565. This leads to a description of the person who is rational and moral in a purely natural way. Regarded in essence he is sensual, and if he continues so, he becomes bodily or fleshly. This description will take the form of a sketch divided into sections.*
The sensual is the lowest level of life in the human mind, firmly attached to and bound up with the five bodily senses. The term 'sensual man' is applied to a person whose every judgment relies upon the bodily senses, and who believes nothing but what he can see with his eyes and touch with his hands, regarding these things as real and rejecting all else. The interiors of his mind, which would allow him to see by the light of heaven, are shut off, so that he can see no truth at all that has to do with heaven and the church. Such a person thinks at the most superficial level with no inward enlightenment from any spiritual light, because he experiences the gross light of nature. Consequently he is inwardly opposed to anything to do with heaven or the church, even though outwardly he can speak in their favour, and with passion if he seeks power over others and wealth by their means. Educated and learned people who have become deeply convinced of false ideas are more sensual than others, the more so if they oppose the truths of the Word.
[2] Sensual men are sharp and clever in reasoning, because their thought is so close to their speech that it is virtually in it, being, so to speak, on their lips; and because in speaking they regard all intelligence as based solely on memory. They are clever at proving false ideas, and having done so believe them to be true. But their reasoning and proofs are based upon illusions produced by the senses, and these serve to attract the attention of and persuade ordinary people.

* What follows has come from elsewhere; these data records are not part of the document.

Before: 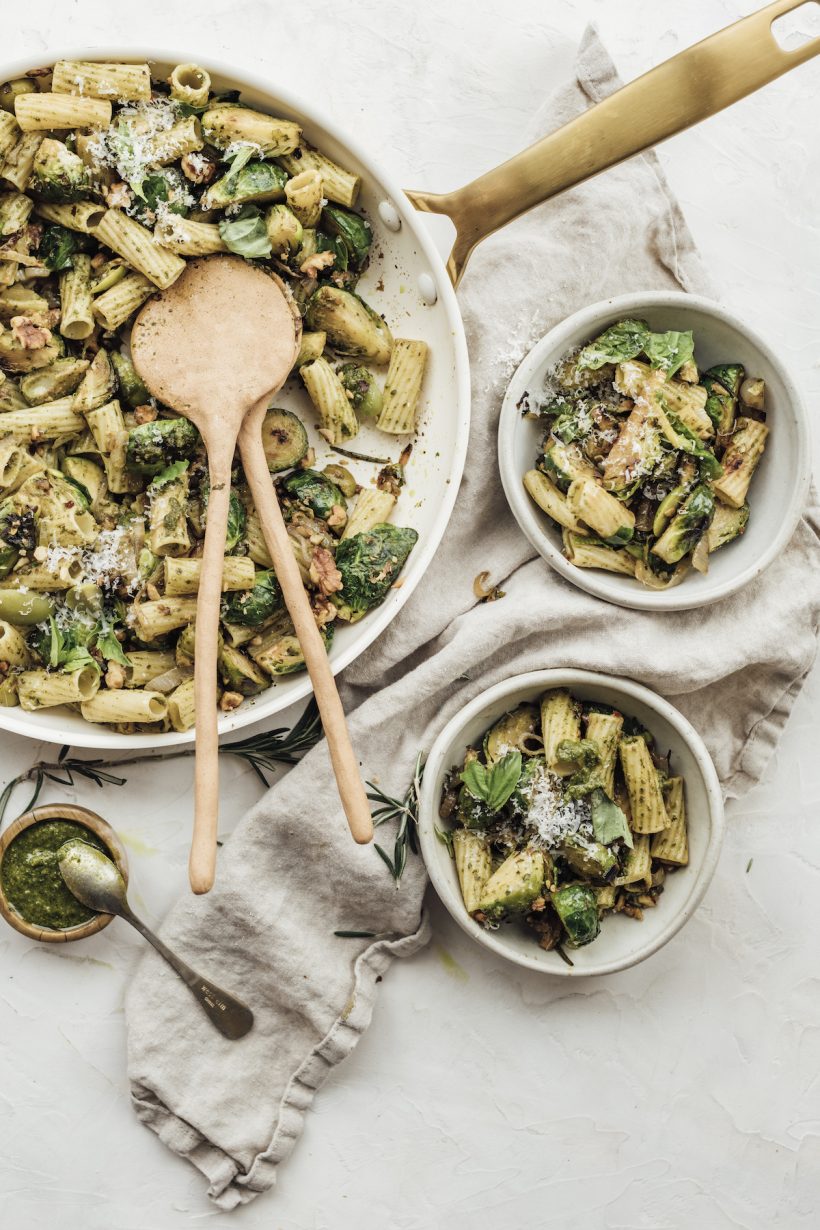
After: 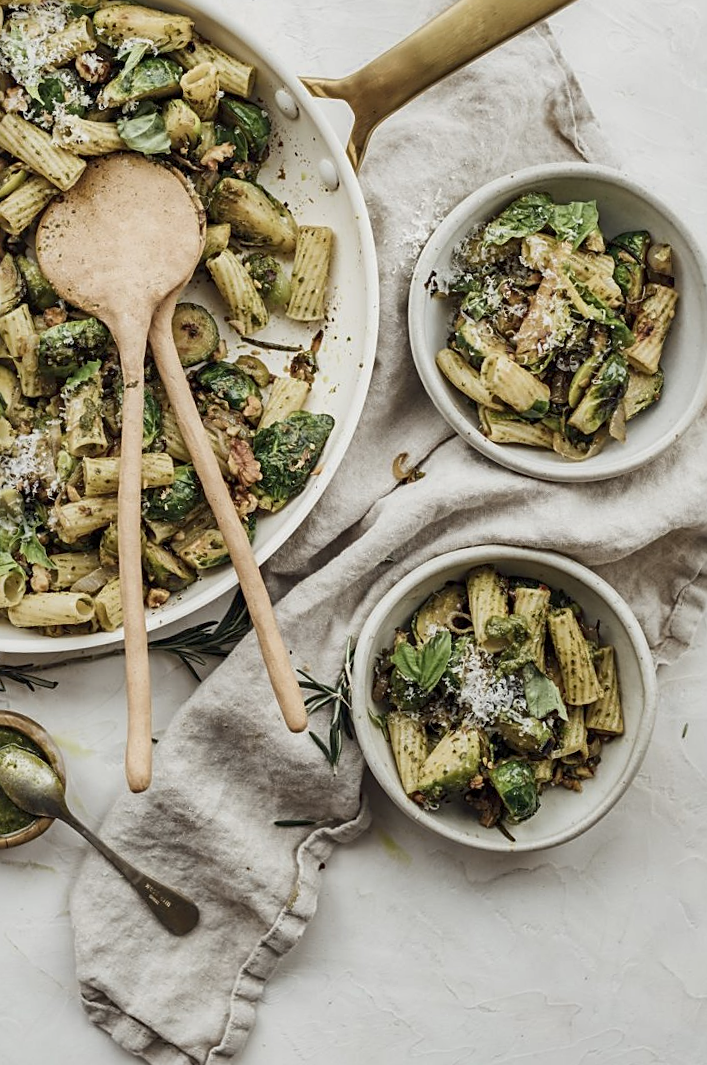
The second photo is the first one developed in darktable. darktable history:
tone equalizer: -8 EV 0.263 EV, -7 EV 0.435 EV, -6 EV 0.394 EV, -5 EV 0.249 EV, -3 EV -0.271 EV, -2 EV -0.403 EV, -1 EV -0.4 EV, +0 EV -0.261 EV, mask exposure compensation -0.487 EV
sharpen: on, module defaults
crop and rotate: angle 3.45°, left 6.081%, top 5.706%
color zones: curves: ch0 [(0, 0.497) (0.143, 0.5) (0.286, 0.5) (0.429, 0.483) (0.571, 0.116) (0.714, -0.006) (0.857, 0.28) (1, 0.497)]
local contrast: mode bilateral grid, contrast 19, coarseness 49, detail 144%, midtone range 0.2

Sensual men surpass others in trickery and malice. Misers, adulterers and tricksters are especially sensual, even though they seem talented to the world's gaze. The interiors of their minds are foul and filthy, since through them they are in touch with the hells. In the Word they are called dead. The spirits in the hells are sensual, and the deeper their hell, the more sensual they are. The sphere emanating from spirits in hell links itself to a person's sensual faculty from behind. In the light of heaven the backs of their heads look as if hollowed out. Those whose reasoning has been based solely upon sense impressions were called by the ancients serpents of the tree of knowledge.
[3] Sense impressions should occupy the last place, not the first; in the case of a wise and intelligent person they do come last and are subject to what is more interior. But in the case of an unwise person they occupy the first place and dominate him.
If sense impressions are in the last place, they serve to open the way to the understanding, and truths are refined by the method by which they are extracted. These sense impressions are very close to the world and allow in what comes from the world, and they, so to speak, sift them. Sense impressions put a person in touch with the world, rational notions in touch with heaven. Sense impressions supply such things as may be of service to the interiors of the mind. There are sense impressions which supply the intellectual part and others which supply the voluntary part.
If thought is not raised above the level of sense impressions, a person's wisdom is very restricted. When a person's thought is raised above this level, he comes into brighter illumination, and eventually into the light of heaven, so that then he can perceive such ideas as flow down from heaven. The lowest level of the understanding is natural factual knowledge, the lowest level of the will the pleasure of the senses.
* The following sketch repeats much of what was said in 402 above.